院長ブログ

痛みと血圧には関連があるだろうか。痛みがつよいと、自律神経を介して血圧が上昇してしまう。ではもともと高血圧がある患者は、痛みに敏感だろうか?実は高血圧の患者は、痛みに鈍感なことが従来の研究で明らかになっている。この理由は人類の歴史とも深い関係がある。
血圧上昇に関連するレニンアンジオテンシン系は、脳内麻薬のオピオイド系を介して痛みを緩和するといわれている(図参照)。高血圧になると疼痛閾値が1~2割程度上昇し、逆に高血圧が治癒すると疼痛閾値はもとに戻ることが知られている。古来ヒトが生存競争を生き残るために、闘争を維持する自律神経(交感神経系)と闘争に伴った痛みを緩和する脳内麻薬のオピオイド系が密接にリンクした種族が生存競争には優位であったと考えられる。このため交感神経系を代表するレニンアンジオテンシン系が機能亢進している種族が、人類の長い歴史のなかで生き残ってきた可能性がある。しかし現代のような種族間の闘争が激減した世界では、高血圧を引き起こす遺伝子系は種保存にとってはむしろ悪影響をおよぼすようになってしまった。
 1992年イギリスの自然科学雑誌のNatureに、身体能力の優れた登山家や運動選手などのアスリートは、闘争に関連したレニン系の亢進している遺伝子多型のグループに属していることが多いことがわかり話題になった。また私が名古屋大学在籍時におこなっていた難治性の痛み患者の遺伝子解析では、レニン系の亢進している遺伝子多型患者が多いことを報告してきた(国際疼痛学会)。このように、痛みと高血圧関連遺伝子にはいくつかの接点があり、学問上興味深いテーマとなっている。

_必須課題_.
1 – 本文によると、高血圧になると疼痛閾値はどの程度上昇しますか。
2 – 本文のうち「痛みと血圧には関連があるだろ」の語句で始まり「興味深いテーマとなっている。」で終わる部分を、「疼痛閾値」を「痛みの閾値」に置き換えて編集してください。

_提示エントリ_.
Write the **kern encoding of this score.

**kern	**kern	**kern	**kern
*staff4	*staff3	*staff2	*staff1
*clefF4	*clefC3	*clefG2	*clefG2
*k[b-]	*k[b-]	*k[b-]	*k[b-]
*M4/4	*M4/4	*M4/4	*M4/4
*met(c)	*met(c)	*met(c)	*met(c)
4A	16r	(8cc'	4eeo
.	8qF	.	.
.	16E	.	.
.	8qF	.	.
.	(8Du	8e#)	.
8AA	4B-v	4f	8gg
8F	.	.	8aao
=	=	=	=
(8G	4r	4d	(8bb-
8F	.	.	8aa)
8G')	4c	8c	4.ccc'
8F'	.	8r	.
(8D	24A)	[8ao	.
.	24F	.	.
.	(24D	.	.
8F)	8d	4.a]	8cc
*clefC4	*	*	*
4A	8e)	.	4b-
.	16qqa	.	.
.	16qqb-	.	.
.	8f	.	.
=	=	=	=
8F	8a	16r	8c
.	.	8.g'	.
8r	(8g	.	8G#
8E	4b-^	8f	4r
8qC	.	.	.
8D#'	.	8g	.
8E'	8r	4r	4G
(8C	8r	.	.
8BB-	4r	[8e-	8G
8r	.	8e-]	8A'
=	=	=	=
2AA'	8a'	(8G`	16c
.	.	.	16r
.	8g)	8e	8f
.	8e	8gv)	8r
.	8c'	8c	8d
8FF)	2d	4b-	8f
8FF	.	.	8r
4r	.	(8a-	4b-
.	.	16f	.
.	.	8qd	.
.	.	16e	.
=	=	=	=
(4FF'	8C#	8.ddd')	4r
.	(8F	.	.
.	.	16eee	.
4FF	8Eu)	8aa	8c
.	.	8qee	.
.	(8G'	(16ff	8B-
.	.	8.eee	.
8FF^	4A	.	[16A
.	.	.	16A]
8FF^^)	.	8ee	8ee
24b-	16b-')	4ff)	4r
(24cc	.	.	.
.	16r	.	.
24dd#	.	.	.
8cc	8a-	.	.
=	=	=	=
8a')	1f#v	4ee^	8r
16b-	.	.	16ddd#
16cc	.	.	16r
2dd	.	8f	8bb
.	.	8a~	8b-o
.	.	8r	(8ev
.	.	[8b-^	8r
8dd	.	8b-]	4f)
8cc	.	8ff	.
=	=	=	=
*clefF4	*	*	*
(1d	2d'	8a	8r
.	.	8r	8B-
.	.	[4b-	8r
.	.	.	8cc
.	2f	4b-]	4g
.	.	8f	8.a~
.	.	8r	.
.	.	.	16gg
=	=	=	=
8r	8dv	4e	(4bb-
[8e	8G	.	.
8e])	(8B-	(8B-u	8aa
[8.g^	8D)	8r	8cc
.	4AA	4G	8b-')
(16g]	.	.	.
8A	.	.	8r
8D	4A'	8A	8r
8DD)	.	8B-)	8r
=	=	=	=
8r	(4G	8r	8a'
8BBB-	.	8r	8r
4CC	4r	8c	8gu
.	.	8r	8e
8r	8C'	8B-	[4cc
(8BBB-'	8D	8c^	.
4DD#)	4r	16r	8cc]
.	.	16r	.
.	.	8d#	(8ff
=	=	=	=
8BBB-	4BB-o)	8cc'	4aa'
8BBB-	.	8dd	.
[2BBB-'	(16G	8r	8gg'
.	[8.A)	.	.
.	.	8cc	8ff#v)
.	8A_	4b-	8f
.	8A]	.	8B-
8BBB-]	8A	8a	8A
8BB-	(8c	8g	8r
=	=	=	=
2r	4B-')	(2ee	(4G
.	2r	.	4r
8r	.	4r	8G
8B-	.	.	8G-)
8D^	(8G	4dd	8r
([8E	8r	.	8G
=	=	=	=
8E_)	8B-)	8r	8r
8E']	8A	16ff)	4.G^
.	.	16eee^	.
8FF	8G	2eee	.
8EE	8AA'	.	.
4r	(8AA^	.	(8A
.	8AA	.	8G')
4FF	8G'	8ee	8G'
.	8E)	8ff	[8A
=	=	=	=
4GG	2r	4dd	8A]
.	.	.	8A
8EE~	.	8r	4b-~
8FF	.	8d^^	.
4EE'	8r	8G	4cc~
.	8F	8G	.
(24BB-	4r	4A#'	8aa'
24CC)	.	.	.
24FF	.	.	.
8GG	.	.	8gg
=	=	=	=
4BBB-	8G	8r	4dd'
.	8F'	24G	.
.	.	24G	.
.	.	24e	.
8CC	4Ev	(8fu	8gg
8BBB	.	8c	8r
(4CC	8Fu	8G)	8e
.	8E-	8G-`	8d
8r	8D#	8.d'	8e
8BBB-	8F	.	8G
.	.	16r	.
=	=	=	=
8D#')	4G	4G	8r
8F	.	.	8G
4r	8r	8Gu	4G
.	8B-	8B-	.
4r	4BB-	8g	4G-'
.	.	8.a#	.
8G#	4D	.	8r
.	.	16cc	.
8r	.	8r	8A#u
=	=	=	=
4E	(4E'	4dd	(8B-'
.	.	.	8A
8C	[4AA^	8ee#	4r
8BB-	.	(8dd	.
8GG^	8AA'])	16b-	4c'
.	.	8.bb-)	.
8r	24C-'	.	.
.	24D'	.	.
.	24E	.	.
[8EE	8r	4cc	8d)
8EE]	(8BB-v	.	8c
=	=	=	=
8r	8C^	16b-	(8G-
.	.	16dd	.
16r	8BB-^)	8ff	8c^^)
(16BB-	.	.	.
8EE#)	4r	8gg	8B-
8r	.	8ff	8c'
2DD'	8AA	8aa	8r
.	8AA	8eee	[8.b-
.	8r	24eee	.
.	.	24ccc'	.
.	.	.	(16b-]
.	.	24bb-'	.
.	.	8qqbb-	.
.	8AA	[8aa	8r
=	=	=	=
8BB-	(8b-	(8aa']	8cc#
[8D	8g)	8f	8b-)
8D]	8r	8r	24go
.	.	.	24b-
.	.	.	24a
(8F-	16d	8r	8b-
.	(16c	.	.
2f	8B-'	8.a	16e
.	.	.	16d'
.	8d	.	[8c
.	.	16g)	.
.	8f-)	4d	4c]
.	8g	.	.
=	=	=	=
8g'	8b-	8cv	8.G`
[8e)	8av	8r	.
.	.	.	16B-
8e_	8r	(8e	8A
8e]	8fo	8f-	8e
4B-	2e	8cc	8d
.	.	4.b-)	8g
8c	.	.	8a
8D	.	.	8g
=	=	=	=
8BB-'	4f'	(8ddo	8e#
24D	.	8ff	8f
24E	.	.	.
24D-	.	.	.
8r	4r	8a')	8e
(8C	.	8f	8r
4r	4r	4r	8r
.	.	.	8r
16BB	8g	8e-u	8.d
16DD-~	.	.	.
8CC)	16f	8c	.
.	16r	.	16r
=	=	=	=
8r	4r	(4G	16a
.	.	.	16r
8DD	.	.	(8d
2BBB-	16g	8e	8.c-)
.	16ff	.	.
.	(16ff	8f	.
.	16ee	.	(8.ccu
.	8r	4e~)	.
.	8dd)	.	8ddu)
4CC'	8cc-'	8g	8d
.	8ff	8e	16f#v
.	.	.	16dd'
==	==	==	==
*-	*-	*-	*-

_解答済み課題_.
1 – 1~2割程度上昇します。

2 –
痛みと血圧には関連があるだろうか。痛みがつよいと、自律神経を介して血圧が上昇してしまう。ではもともと高血圧がある患者は、痛みに敏感だろうか?実は高血圧の患者は、痛みに鈍感なことが従来の研究で明らかになっている。この理由は人類の歴史とも深い関係がある。
血圧上昇に関連するレニンアンジオテンシン系は、脳内麻薬のオピオイド系を介して痛みを緩和するといわれている(図参照)。高血圧になると痛みの閾値が1~2割程度上昇し、逆に高血圧が治癒すると痛みの閾値はもとに戻ることが知られている。古来ヒトが生存競争を生き残るために、闘争を維持する自律神経(交感神経系)と闘争に伴った痛みを緩和する脳内麻薬のオピオイド系が密接にリンクした種族が生存競争には優位であったと考えられる。このため交感神経系を代表するレニンアンジオテンシン系が機能亢進している種族が、人類の長い歴史のなかで生き残ってきた可能性がある。しかし現代のような種族間の闘争が激減した世界では、高血圧を引き起こす遺伝子系は種保存にとってはむしろ悪影響をおよぼすようになってしまった。
 1992年イギリスの自然科学雑誌のNatureに、身体能力の優れた登山家や運動選手などのアスリートは、闘争に関連したレニン系の亢進している遺伝子多型のグループに属していることが多いことがわかり話題になった。また私が名古屋大学在籍時におこなっていた難治性の痛み患者の遺伝子解析では、レニン系の亢進している遺伝子多型患者が多いことを報告してきた(国際疼痛学会)。このように、痛みと高血圧関連遺伝子にはいくつかの接点があり、学問上興味深いテーマとなっている。